I can still remember the excitement at seeing some rudimentary X-Men figures on the back cover of the Claremont/Lee X-Men #1, with little idea that there would be literally hundreds of different X-figures available by the end of the decade. In the end, I never bought any of them, although I would still love a good, classic Nightcrawler.

Instead, I bought the odd Aliens figure and have a fine selection of Boba Fetts and the other odd Star Wars toy that looked good on the shelf, but that was about it.

I’d given up on the GI Joe toys. They were for kids.

* * *

A couple of weeks ago, I had to buy some presents for my young nephews and a local toy chain was tossing its haul of GI Joe movie action figures out the door at ridiculously cheap prices.

After buying a small armful of the toys for the kids, I kept one for myself. Just to play around with and to see how the toys had evolved.

They’re certainly a lot more detailed and can move in ways those eighties Joes couldn’t, and while they’re not quite as charming or colourful as their earlier equivalents, I liked the Viper figure I got so much I went back and bought another half dozen for myself.

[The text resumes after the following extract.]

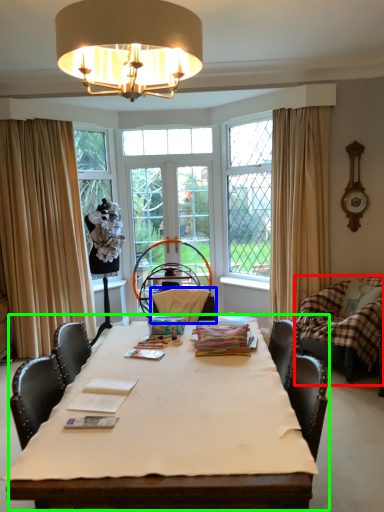
Question: Which object is positioned closest to swivel chair (highlighted by a red box)? Select from armchair (highlighted by a blue box) and table (highlighted by a green box).

Choices:
 (A) armchair
 (B) table

Answer: (A)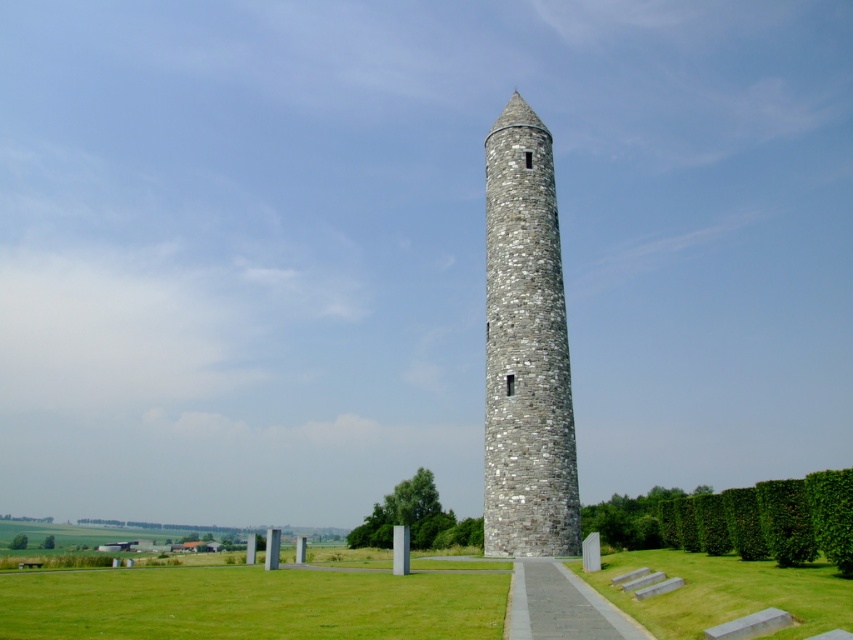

So here I am – a 35-year-old man still playing with his toys while he watches Michael Haneke films on DVD. I’ve always been a compulsive fidgeter, and they give me something to do with my hands, but mainly it’s because they look so damn cool and because they slotted in nicely to that vast war saga that’s been sitting in my head for more than two decades. Within minutes of ripping open the packages, the figures had new names and new purposes and I’m 12 all over again, drunk with storytelling possibilities that are too silly to share.

Toys don’t get any better than this.

* * *

Some people never take them out of their containers. That’s just wrong.